5.3  configmap掛載到容器rules目錄

修改掛載點位置,使用之前部署的prometheus動態PV

#vim prometheus-statefulset.yaml
          volumeMounts:
            - name: config-volume
              mountPath: /etc/config
            - name: prometheus-data
              mountPath: /data
            # 添加:指定rules的configmap配置文件名稱
            - name: prometheus-rules
              mountPath: /etc/config/rules
              subPath: ""
      terminationGracePeriodSeconds: 300
      volumes:
        - name: config-volume
          configMap:
            name: prometheus-config
        # 添加:name rules
        - name: prometheus-rules
          # 添加:配置文件
          configMap:
            # 添加:定義文件名稱
            name: prometheus-rules

 

 

 

創建configmap並更新PV
kubectl apply -f prometheus-rules.yaml
#如果prometheus-statefulse更新失敗,可以先刪除
#kubectl delete -f prometheus-statefulset.yaml 
kubectl apply -f prometheus-statefulset.yaml 

 

 

5.4  完整的prometheus配置文件

自動pvc

[root@k8s-master prometheus]# cat /etc/exports
 /data/volumes/v1  10.6.76.0/24(rw,no_root_squash)
 /data/volumes/v2  10.6.76.0/24(rw,no_root_squash)
 /data/volumes/v3  10.6.76.0/24(rw,no_root_squash)
[root@k8s-master prometheus]#

 

prometheus-rules.yaml

apiVersion: v1
kind: ConfigMap
metadata:
  name: prometheus-rules
  namespace: kube-system
data:
  # 通用角色
  general.rules: |
    groups:
    - name: general.rules
      rules:
      - alert: InstanceDown
        expr: up == 0
        for: 1m
        labels:
          severity: error
        annotations:
          summary: "Instance {{ $labels.instance }} 停止工作"
          description: "{{ $labels.instance }} job {{ $labels.job }} 已經停止5分鍾以上."
  # Node對所有資源的監控
  node.rules: |
    groups:
    - name: node.rules
      rules:
      - alert: NodeFilesystemUsage
        expr: 100 - (node_filesystem_free_bytes{fstype=~"ext4|xfs"} / node_filesystem_size_bytes{fstype=~"ext4|xfs"} * 100) > 80
        for: 1m
        labels:
          severity: warning
        annotations:
          summary: "Instance {{ $labels.instance }} : {{ $labels.mountpoint }} 分區使用率過高"
          description: "{{ $labels.instance }}: {{ $labels.mountpoint }} 分區使用大於80% (當前值: {{ $value }})"

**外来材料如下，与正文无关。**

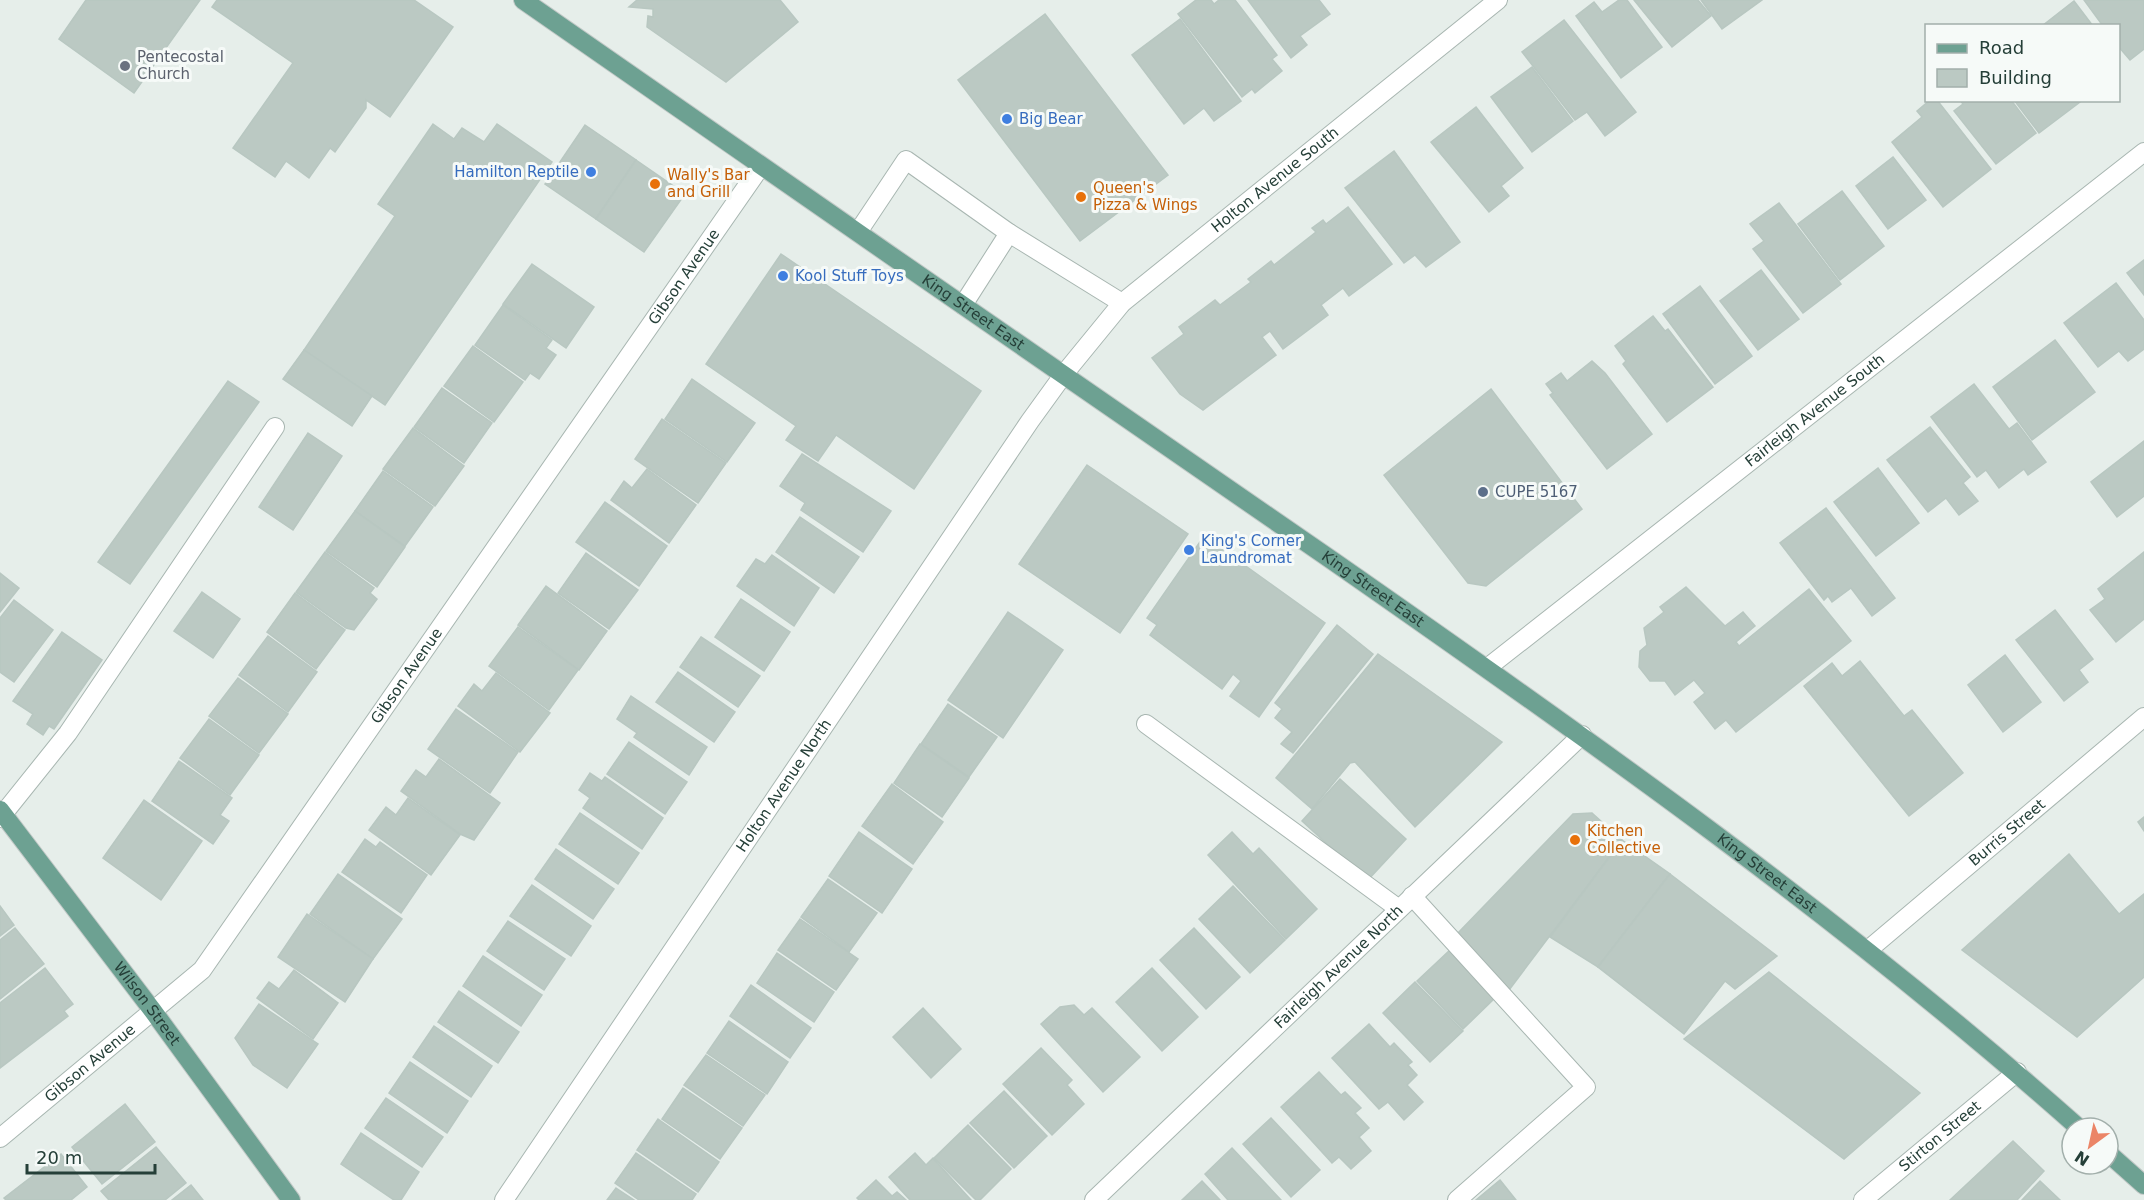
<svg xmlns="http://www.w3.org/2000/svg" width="2144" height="1200" font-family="'DejaVu Sans',sans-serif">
<rect width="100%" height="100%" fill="#e6eeea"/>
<g fill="#bbc9c3" stroke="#b8c7c1" stroke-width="1.5">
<polygon points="86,0 200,0 134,93 59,39"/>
<polygon points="217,0 414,0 453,27 390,117 366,100 366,108 335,152 330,148 309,178 286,161 275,177 233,148 293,63 212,7"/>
<polygon points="637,0 780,0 798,22 726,82 647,27 648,16 653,17 653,9 629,7"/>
<polygon points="1196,0 1211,0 1214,4 1219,0 1235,0 1277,55 1272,59 1282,71 1255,93 1252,89 1242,97 1178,14"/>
<polygon points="1248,0 1319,0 1330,14 1300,36 1307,45 1291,58"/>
<polygon points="1619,0 1627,0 1662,47 1621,78 1576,16 1594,2 1602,12"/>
<polygon points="1634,0 1698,0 1711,16 1672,47"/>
<polygon points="1701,0 1762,0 1722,29"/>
<polygon points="2084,0 2144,0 2144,49 2130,60 2118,46 2118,26 2103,26"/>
<polygon points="2074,1 2093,26 2042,26"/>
<polygon points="1045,14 1168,175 1080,241 958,80"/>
<polygon points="1180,19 1241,101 1214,121 1204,108 1184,124 1132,55"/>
<polygon points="1564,20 1636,112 1605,136 1587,112 1575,120 1522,52"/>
<polygon points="1532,67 1573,121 1532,152 1491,97"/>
<polygon points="1930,100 1937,100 1991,169 1943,207 1892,142 1922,117 1917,111"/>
<polygon points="1960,100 2011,100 2036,133 1996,164 1954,111 1963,104"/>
<polygon points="2014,100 2079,100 2080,102 2039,133"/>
<polygon points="1476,107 1523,168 1501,186 1509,196 1489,212 1431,142"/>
<polygon points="433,124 454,139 462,128 484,142 497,124 552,162 385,405 304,350 395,216 378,204"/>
<polygon points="585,125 636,160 596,219 545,184"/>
<polygon points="1394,151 1460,242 1426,267 1415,255 1404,263 1345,188"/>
<polygon points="1893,157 1926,200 1888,229 1856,186"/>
<polygon points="636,160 685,194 644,252 596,219"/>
<polygon points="1842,191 1884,246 1840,280 1798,224"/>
<polygon points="1779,203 1841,284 1803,313 1753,249 1764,241 1750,224"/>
<polygon points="1348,207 1392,264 1349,296 1343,288 1321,305 1328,315 1283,349 1270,331 1262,337 1276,355 1203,410 1180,394 1152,358 1184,334 1179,327 1215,300 1220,305 1251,282 1248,279 1271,261 1274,265 1316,232 1312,228 1323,220 1326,224"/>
<polygon points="781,254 981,391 914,489 836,435 818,461 786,440 796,426 706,364"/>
<polygon points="2144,260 2144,295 2127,273"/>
<polygon points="532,264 594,307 566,348 503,304"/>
<polygon points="1761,270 1799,319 1758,350 1720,301"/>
<polygon points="2116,283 2144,320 2144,349 2128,361 2119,351 2098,367 2064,323"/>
<polygon points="1700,286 1752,356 1715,384 1663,314"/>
<polygon points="503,305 552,340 546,348 556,355 539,379 530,373 525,380 475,345"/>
<polygon points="1653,316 1665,331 1668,329 1713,387 1667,422 1623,364 1626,361 1615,346"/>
<polygon points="2055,340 2095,392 2032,440 1993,387"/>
<polygon points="473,346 523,382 494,422 444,386"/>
<polygon points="304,350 372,396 352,426 283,379"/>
<polygon points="1592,361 1605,373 1652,434 1607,469 1550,395 1553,393 1546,384 1561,373 1567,381"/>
<polygon points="692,379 755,423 727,462 665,419"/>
<polygon points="228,381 259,402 130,584 98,562"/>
<polygon points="1974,384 2009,429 2017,423 2046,462 2028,475 2024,469 1999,488 1986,470 1977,477 1931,417"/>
<polygon points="442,388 492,423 464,463 414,427"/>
<polygon points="1491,389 1582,509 1486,586 1468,583 1384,475"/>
<polygon points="662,419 726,463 698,503 635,459"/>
<polygon points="1930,427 1970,477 1963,483 1978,501 1959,515 1946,498 1928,512 1887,460"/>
<polygon points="413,428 464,466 435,506 383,469"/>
<polygon points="308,433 342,456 293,530 259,507"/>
<polygon points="2144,441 2144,496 2117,517 2091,482"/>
<polygon points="802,454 891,511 863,552 801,510 805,503 780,486"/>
<polygon points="1087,465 1188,534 1120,633 1019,564"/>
<polygon points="1878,468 1919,523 1876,556 1834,502"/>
<polygon points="647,469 696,505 669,543 611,500 624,481 632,488"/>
<polygon points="383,471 433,507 405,546 355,511"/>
<polygon points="605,502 667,546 639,586 576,542"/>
<polygon points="1826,508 1895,598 1872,616 1851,588 1832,602 1828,596 1824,600 1780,543"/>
<polygon points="355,511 405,547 377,587 326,551"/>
<polygon points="800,517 859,557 834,593 776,552"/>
<polygon points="1204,536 1325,623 1259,717 1230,696 1241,681 1233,674 1222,689 1150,635 1157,625 1147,618"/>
<polygon points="325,552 374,588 370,593 377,599 354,630 346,628 296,592"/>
<polygon points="2144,552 2144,619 2116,642 2090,610 2105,599 2098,589"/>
<polygon points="586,553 638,590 609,629 558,593"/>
<polygon points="772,555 819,588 794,626 737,586 756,559 765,564"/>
<polygon points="0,573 19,588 0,612"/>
<polygon points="546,586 607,631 579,670 518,625"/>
<polygon points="1686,587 1725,626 1743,612 1755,626 1736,642 1739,646 1809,589 1851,641 1736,732 1726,720 1715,729 1694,702 1705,693 1694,680 1675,695 1665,681 1650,681 1639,667 1640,651 1647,645 1644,628 1664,612 1660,607"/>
<polygon points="202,592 240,619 213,658 174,631"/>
<polygon points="295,593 345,630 316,669 267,632"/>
<polygon points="741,599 790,632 764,671 715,637"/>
<polygon points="14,600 53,630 14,682 0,672 0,618"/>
<polygon points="2055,610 2093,659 2079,670 2088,682 2064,701 2016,640"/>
<polygon points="1008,612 1063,650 1003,738 948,700"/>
<polygon points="1337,625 1373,654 1293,753 1281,744 1292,732 1275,718 1282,709 1275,703"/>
<polygon points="518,627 578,670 549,710 489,666"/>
<polygon points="62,632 102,660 54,729 49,726 43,735 27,724 33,714 13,701"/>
<polygon points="268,636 317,672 288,712 239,675"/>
<polygon points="701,637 760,676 738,707 680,667"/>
<polygon points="1378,654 1502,742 1415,827 1355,762 1350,763 1312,809 1276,778"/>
<polygon points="2005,655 2041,702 2003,732 1968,685"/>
<polygon points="1860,661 1904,716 1912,710 1963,773 1909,816 1804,686 1832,663 1842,676"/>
<polygon points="678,672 735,712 714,742 656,702"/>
<polygon points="496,673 550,713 520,752 458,706 474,684 482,691"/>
<polygon points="238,678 288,714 259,753 209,716"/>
<polygon points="631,696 707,747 689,775 634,737 637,733 617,719"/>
<polygon points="948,704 997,737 969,777 921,744"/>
<polygon points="456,709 518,752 490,793 428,749"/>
<polygon points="209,719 259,755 230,795 180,758"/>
<polygon points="629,742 687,782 665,814 607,774"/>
<polygon points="920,744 969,778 942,817 894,783"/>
<polygon points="439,759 500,803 474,840 460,834 401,791 416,770 426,777"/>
<polygon points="179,761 232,798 220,815 229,821 213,844 152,801"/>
<polygon points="590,773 602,781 605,777 663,818 642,849 583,808 590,798 579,790"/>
<polygon points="1340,779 1406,839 1367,881 1302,821"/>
<polygon points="892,784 943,822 913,864 862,826"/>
<polygon points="408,798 460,835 431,875 369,830 386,807 396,815"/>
<polygon points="144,800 202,841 161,900 103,858"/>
<polygon points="580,813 639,853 618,884 559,844"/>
<polygon points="1592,813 1622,840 1509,990 1456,935 1573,814"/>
<polygon points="2144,817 2144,831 2138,822"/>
<polygon points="859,832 912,869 882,913 829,876"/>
<polygon points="1232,832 1253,854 1259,848 1317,909 1286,939 1208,855"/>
<polygon points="365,839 376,847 380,842 427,875 401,913 342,872"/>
<polygon points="1622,840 1670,874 1598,967 1550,937"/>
<polygon points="556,849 614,889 593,919 535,879"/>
<polygon points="2069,854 2119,914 2144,894 2144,977 2077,1037 1962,950"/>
<polygon points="338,874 402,919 373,959 310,914"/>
<polygon points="1670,874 1777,956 1735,989 1725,981 1684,1034 1598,967"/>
<polygon points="828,879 877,913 849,952 801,917"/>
<polygon points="532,885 591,926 571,956 510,916"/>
<polygon points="1233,886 1285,940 1250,973 1199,919"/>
<polygon points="0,906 14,925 0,936"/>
<polygon points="307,914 373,959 345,1002 278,957"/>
<polygon points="800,919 858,959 836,990 778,950"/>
<polygon points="508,921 565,959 544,990 487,951"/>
<polygon points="15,928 44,964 0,999 0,940"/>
<polygon points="1194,928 1240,977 1206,1009 1160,960"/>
<polygon points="1451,949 1497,996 1463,1029 1417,981"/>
<polygon points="777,953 834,992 814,1022 757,983"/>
<polygon points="483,956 542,995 521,1026 463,986"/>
<polygon points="45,968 73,1004 64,1011 68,1016 0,1068 0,1003"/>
<polygon points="1152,968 1198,1017 1162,1051 1116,1002"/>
<polygon points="294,970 338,1003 313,1039 257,998 269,982 279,989"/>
<polygon points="1769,972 1920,1093 1844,1159 1684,1039"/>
<polygon points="1415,982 1463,1031 1430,1062 1383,1013"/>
<polygon points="751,985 811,1028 790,1058 730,1016"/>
<polygon points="459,991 519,1032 498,1063 438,1022"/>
<polygon points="259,1004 318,1044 287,1088 253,1065 235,1038"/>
<polygon points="1074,1005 1084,1015 1092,1008 1140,1057 1103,1092 1041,1024 1060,1007"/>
<polygon points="923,1008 961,1049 931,1078 893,1037"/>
<polygon points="729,1021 788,1062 767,1094 707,1053"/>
<polygon points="1369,1024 1390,1047 1394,1043 1412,1062 1408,1065 1417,1075 1407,1085 1423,1102 1404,1120 1388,1102 1379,1109 1332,1058"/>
<polygon points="434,1026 492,1066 471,1097 413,1057"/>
<polygon points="1041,1048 1072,1080 1067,1085 1084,1104 1052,1135 1003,1084"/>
<polygon points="706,1055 765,1095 743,1126 684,1085"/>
<polygon points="410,1062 468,1101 447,1133 389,1093"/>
<polygon points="1319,1072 1341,1095 1345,1092 1361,1108 1355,1113 1369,1128 1359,1137 1371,1151 1351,1169 1339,1157 1332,1163 1281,1107"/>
<polygon points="683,1088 742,1128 720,1159 662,1119"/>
<polygon points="1004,1091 1047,1136 1014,1168 970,1123"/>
<polygon points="386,1098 443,1137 422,1167 365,1128"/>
<polygon points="125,1104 155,1142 102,1184 72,1147"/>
<polygon points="1271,1118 1320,1170 1291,1197 1243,1144"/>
<polygon points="658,1119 719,1162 698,1192 637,1150"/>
<polygon points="968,1125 1011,1169 980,1200 976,1200 934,1158"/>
<polygon points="361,1133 419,1172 401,1200 394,1200 341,1164"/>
<polygon points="2013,1141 2044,1171 2017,1200 1950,1200"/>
<polygon points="156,1147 186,1183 165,1200 109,1200 101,1191"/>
<polygon points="1232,1148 1281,1200 1228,1200 1205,1174"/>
<polygon points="636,1153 696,1194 692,1200 639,1200 615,1183"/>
<polygon points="915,1153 926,1165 933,1158 971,1200 910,1200 889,1177"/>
<polygon points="61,1154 87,1187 71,1200 6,1200 4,1198"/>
<polygon points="876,1180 892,1196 897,1192 906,1200 859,1200 857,1198"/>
<polygon points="1500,1180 1516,1200 1476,1200"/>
<polygon points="1202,1181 1220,1200 1182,1200"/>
<polygon points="2040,1181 2060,1200 2022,1200"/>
<polygon points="191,1185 203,1200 172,1200"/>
<polygon points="616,1188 634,1200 607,1200"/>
</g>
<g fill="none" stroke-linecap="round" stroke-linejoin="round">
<g stroke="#a8b6b1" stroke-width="20">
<g id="minor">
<polyline points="858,232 906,160 1009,233 1122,303"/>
<polyline points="963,305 1009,233"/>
<path id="s1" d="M 1487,668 L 2144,152"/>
<polyline points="1146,724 1399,909"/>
<polyline points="0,818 68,733 275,427"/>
<polyline points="1412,896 1586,1087 1457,1200"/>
<path id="s2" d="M 1868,950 L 2144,717"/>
<path id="s3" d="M 0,1138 L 202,970 L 761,166"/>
<path id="s4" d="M 504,1200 L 1030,421 L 1064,374 L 1122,303 L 1498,0"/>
<path id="s5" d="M 1094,1200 L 1582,735"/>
<path id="s6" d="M 1863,1200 L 2017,1072"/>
</g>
</g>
<g stroke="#c2c9c7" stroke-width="20">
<g id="major">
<path id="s7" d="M 523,0 C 792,189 1063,373 1333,561 C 1590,740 1845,920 2079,1128"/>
<path id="s8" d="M 0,810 L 153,1011 L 291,1200"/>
<polyline points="2108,1153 2144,1185"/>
</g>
</g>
<use href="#minor" stroke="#fff" stroke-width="18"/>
<use href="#major" stroke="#6da192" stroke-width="18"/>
</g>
<circle fill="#6b7280" stroke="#f6faf8" stroke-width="2" cx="125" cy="66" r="6"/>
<g fill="#3f7fe0" stroke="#f6faf8" stroke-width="2">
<circle cx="1007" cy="119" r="6"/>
<circle cx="591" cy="172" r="6"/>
<circle cx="783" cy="276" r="6"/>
<circle cx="1189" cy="550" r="6"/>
</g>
<g fill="#e8710a" stroke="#f6faf8" stroke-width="2">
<circle cx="655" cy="184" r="6"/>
<circle cx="1081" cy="197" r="6"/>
<circle cx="1575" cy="840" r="6"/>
</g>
<circle fill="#5c6f8a" stroke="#f6faf8" stroke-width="2" cx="1483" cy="492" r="6"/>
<g text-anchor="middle" stroke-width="6" stroke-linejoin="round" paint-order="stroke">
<g font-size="15" fill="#5b616d" stroke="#f6faf8" text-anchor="start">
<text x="137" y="62">Pentecostal<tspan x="137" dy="17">Church</tspan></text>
</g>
<g font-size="15" fill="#366cbe" stroke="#f6faf8" text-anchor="start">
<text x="1019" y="124">Big Bear</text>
<text x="579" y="177" text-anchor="end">Hamilton Reptile</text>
<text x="795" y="281">Kool Stuff Toys</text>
<text x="1201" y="546">King's Corner<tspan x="1201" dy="17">Laundromat</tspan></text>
</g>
<g font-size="15" fill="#c56008" stroke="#f6faf8" text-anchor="start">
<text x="667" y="180">Wally's Bar<tspan x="667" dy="17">and Grill</tspan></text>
<text x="1093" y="193">Queen's<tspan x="1093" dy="17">Pizza &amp; Wings</tspan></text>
<text x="1587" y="836">Kitchen<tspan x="1587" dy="17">Collective</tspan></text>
</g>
<g font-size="15" fill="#253f38" stroke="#f6faf8">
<text dy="5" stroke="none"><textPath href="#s4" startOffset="1286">Holton Avenue South</textPath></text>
<text dy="5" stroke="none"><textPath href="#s3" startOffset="1107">Gibson Avenue</textPath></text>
<text dy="5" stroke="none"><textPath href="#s7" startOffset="548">King Street East</textPath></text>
<text dy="5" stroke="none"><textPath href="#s1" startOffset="417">Fairleigh Avenue South</textPath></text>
<text dy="5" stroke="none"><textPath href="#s7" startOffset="1034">King Street East</textPath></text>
<text dy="5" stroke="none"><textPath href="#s3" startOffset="621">Gibson Avenue</textPath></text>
<text dy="5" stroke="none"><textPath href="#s4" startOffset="500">Holton Avenue North</textPath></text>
<text dy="5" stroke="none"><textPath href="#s2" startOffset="182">Burris Street</textPath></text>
<text dy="5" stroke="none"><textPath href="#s7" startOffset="1520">King Street East</textPath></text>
<text dy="5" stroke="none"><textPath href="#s5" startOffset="338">Fairleigh Avenue North</textPath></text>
<text dy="5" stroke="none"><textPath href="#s8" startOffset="243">Wilson Street</textPath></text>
<text dy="5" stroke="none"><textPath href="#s3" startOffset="117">Gibson Avenue</textPath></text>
<text dy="5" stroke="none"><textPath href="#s6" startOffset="100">Stirton Street</textPath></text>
</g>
<g font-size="15" fill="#4e5e75" stroke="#f6faf8" text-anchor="start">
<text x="1495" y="497">CUPE 5167</text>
</g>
</g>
<rect x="1925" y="24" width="195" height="78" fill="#f6faf8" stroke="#a2afab" stroke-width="1.5"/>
<rect x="1937" y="44" width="30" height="9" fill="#6da192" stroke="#a2afab" stroke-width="1.5"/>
<text x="1979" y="54" font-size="18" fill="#253f38">Road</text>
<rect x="1937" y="69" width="30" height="18" fill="#bbc9c3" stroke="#a2afab" stroke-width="1.5"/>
<text x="1979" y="84" font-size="18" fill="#253f38">Building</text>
<g transform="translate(2090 1146) rotate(213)"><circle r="28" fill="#f6faf8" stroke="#a2afab" stroke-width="1.5"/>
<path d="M0-4.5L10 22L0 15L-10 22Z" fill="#eb8567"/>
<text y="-9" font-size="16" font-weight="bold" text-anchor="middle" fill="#253f38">N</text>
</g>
<path d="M27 1164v9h128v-9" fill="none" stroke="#253f38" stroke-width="3"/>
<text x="36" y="1164" font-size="18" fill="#253f38" stroke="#f6faf8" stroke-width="4.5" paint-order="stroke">20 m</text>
</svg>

      - alert: NodeMemoryUsage
        expr: 100 - (node_memory_MemFree_bytes+node_memory_Cached_bytes+node_memory_Buffers_bytes) / node_memory_MemTotal_bytes * 100 > 80
        for: 1m
        labels:
          severity: warning
        annotations:
          summary: "Instance {{ $labels.instance }} 內存使用率過高"
          description: "{{ $labels.instance }}內存使用大於80% (當前值: {{ $value }})"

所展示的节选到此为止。